The Warroo area represents the primary gold target within the Colossus Project.
Historic mining extracted oxide gold from shallow workings, confirming the presence of a mineralised system. Modern exploration is targeting the primary sulphide feeder structures beneath these workings.
These feeder zones are interpreted to occur along structural intersections where mineralised fluids were concentrated.
Testing these structures forms the core objective of the initial drilling program.
Ti-Tree Ridge represents an Au-dominant epithermal system located approximately 800 metres south of the Warroo Mine.
Surface mapping and rock-chip sampling define gold-bearing epithermal quartz veins and breccias. Geophysical responses extend beyond surface exposures, indicating the mineralised system may continue at depth.
The target is interpreted as a higher-level expression within the broader district-scale gold system.
Drilling is designed to test the continuity and vertical extent of this mineralisation.
The exploration strategy focuses on testing structurally controlled sulphide mineralisation beneath historic workings.

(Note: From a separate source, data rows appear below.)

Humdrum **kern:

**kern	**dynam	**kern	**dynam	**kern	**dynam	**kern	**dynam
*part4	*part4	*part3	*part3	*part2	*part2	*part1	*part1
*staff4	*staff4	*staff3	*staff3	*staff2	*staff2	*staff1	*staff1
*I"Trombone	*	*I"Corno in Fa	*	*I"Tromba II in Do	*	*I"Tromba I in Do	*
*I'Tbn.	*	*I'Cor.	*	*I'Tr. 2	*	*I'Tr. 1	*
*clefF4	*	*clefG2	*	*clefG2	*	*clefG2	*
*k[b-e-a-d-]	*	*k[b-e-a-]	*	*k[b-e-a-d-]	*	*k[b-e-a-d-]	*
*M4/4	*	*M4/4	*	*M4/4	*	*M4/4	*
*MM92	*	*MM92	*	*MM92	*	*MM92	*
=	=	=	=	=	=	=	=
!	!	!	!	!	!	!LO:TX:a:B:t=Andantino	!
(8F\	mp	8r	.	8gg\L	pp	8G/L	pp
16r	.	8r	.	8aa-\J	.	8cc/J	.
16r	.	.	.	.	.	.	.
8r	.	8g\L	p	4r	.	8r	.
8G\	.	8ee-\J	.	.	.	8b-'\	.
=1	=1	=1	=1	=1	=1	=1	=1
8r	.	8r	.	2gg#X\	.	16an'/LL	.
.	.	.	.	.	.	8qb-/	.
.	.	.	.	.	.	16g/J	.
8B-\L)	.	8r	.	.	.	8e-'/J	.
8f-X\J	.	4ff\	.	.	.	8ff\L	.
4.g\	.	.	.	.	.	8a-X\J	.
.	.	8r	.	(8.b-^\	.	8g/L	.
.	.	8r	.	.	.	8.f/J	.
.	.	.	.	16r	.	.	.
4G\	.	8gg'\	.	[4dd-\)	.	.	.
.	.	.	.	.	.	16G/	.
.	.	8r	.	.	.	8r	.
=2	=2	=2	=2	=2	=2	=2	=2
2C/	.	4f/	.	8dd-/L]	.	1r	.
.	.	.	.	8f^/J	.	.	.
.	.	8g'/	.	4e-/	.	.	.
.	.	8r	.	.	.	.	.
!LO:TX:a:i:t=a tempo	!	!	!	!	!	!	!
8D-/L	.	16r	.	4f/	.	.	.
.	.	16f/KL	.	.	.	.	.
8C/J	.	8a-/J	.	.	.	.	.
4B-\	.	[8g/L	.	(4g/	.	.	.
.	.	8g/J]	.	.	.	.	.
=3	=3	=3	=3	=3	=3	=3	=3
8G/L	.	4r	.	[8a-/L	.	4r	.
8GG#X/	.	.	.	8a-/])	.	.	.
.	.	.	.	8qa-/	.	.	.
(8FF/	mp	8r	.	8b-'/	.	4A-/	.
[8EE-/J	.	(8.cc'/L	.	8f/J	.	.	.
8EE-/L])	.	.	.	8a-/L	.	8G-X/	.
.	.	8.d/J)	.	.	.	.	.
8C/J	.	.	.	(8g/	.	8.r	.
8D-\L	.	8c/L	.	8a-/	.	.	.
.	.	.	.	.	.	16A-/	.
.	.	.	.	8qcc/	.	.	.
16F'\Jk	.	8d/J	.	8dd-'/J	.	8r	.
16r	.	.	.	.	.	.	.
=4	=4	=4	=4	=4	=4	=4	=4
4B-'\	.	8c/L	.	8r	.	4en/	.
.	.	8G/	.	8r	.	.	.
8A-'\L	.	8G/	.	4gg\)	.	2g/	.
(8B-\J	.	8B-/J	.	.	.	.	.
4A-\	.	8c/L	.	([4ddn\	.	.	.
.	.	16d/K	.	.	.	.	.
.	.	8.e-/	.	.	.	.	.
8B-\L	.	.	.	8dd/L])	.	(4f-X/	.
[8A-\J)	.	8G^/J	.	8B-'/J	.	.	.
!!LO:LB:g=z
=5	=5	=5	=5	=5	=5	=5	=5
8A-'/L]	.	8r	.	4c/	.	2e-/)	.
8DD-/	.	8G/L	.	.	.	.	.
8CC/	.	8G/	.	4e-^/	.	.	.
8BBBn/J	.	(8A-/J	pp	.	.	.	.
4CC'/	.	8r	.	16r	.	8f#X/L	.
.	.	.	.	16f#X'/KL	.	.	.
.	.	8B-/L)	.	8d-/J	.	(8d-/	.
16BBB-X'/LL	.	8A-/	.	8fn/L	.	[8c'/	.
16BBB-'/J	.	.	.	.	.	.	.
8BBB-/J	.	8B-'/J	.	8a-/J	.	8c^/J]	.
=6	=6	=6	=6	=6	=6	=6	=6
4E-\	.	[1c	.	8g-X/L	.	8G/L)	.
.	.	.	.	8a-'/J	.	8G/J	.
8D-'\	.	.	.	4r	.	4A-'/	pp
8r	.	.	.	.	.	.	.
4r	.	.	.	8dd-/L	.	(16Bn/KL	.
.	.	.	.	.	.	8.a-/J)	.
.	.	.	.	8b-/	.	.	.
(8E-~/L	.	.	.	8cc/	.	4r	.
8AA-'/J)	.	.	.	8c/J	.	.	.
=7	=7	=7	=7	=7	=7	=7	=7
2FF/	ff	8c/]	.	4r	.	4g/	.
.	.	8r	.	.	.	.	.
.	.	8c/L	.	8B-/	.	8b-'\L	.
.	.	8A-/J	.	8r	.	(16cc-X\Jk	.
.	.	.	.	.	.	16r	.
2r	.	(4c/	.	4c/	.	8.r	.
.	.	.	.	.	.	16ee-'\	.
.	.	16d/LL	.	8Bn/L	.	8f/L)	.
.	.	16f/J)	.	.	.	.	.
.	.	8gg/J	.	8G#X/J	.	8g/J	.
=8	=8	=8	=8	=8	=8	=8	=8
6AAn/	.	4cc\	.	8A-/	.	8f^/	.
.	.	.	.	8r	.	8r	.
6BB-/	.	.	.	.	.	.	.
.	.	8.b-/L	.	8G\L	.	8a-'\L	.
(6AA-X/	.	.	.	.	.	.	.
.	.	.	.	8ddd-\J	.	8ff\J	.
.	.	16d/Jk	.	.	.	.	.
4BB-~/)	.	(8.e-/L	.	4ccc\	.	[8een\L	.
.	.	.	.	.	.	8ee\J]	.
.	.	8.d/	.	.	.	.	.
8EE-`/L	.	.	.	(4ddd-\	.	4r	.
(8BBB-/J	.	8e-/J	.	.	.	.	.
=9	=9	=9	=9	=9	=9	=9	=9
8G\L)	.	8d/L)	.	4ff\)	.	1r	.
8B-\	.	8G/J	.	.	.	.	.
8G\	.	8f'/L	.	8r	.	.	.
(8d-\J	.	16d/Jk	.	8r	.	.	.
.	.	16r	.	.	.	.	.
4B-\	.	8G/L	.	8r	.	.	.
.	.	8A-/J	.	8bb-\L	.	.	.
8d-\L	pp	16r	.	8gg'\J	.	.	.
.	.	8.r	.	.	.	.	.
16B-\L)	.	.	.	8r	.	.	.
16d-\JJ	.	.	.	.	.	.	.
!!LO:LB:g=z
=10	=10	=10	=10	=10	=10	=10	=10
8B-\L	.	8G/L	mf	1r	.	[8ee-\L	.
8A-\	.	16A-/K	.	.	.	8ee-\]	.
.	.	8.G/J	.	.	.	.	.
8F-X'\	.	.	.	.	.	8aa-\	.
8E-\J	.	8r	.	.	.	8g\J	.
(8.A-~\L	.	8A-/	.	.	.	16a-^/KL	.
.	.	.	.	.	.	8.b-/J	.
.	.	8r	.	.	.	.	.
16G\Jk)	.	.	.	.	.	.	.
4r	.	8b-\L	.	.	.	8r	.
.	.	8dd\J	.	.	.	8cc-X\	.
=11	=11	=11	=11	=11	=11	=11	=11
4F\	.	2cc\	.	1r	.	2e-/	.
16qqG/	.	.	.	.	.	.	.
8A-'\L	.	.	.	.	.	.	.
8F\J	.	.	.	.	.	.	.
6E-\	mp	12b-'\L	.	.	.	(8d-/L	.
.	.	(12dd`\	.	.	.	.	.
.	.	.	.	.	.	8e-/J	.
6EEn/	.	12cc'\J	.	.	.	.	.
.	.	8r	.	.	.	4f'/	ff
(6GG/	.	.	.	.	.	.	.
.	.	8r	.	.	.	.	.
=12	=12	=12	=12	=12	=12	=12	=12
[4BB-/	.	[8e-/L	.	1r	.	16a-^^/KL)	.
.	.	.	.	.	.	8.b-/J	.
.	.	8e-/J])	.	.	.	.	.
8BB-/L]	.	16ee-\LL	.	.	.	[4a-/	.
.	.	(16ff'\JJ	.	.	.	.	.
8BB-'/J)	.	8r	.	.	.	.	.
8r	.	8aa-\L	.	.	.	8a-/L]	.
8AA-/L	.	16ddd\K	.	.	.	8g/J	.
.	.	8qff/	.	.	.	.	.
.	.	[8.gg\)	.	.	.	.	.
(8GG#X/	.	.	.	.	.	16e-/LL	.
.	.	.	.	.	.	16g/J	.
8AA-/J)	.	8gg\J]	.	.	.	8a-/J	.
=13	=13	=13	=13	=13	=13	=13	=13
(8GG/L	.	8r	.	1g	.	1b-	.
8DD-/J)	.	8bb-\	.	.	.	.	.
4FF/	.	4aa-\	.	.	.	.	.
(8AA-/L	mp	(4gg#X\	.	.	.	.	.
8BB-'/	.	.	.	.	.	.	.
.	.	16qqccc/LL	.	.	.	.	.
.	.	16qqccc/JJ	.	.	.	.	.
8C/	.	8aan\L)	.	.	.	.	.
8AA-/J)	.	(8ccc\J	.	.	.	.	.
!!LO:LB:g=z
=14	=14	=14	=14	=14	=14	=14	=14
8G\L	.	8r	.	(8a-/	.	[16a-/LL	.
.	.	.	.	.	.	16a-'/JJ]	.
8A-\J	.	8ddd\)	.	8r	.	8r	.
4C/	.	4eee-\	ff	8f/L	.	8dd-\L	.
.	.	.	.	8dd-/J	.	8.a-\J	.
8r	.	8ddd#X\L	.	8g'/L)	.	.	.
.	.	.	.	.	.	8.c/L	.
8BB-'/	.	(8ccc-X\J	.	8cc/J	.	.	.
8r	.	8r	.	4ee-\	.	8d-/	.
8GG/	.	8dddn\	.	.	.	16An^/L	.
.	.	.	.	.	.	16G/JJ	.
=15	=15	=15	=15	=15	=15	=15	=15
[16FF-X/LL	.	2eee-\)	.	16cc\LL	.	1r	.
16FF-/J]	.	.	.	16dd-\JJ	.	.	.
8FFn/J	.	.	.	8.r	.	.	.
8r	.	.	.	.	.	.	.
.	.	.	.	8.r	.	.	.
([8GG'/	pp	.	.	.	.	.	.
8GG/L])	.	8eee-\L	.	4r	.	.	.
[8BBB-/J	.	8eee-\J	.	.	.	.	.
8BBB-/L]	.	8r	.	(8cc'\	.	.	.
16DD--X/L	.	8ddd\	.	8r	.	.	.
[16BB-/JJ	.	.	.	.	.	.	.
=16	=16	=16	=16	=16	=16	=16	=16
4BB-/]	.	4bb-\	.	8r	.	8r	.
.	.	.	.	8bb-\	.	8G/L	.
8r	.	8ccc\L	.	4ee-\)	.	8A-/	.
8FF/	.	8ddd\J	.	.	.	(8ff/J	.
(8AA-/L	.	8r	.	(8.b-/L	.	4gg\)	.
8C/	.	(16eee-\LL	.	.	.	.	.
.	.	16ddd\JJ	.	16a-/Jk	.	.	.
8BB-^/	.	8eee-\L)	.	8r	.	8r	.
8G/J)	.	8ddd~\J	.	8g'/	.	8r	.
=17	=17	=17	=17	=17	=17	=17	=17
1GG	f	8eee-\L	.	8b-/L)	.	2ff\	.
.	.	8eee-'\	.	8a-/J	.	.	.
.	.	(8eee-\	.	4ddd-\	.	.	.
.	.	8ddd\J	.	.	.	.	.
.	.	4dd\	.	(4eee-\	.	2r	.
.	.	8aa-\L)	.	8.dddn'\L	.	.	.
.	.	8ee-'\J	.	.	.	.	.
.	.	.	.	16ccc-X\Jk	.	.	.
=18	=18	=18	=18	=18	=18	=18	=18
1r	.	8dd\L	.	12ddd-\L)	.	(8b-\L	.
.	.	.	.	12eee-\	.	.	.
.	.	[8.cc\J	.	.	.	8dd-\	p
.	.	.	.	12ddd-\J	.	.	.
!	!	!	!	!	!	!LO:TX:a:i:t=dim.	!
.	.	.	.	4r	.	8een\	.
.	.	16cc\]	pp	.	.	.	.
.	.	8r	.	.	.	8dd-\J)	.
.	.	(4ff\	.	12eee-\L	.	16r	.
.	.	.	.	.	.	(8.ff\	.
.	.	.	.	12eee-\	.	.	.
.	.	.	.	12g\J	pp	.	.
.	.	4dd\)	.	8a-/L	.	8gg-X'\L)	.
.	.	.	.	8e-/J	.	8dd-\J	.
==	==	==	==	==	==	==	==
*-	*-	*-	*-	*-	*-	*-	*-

The Phase 1 program consists of:
10–16 RC drill holes
Approximately 1.5–2.4 km of drilling
Hole depths to approximately 150 metres
Fence-based drilling will test interpreted feeder structures along the structural corridors.
This approach allows staged drilling along strike while maintaining capital efficiency.
Exploration success will be defined by intercepting structurally controlled primary sulphide mineralisation with continuity along strike or down dip.
Confirmation of sulphide mineralisation would validate the geological model and support follow-up drilling designed to test the scale and geometry of the system.
Positive results would advance the project to Phase 2 drilling focused on system architecture, grade distribution and metallurgical characteristics.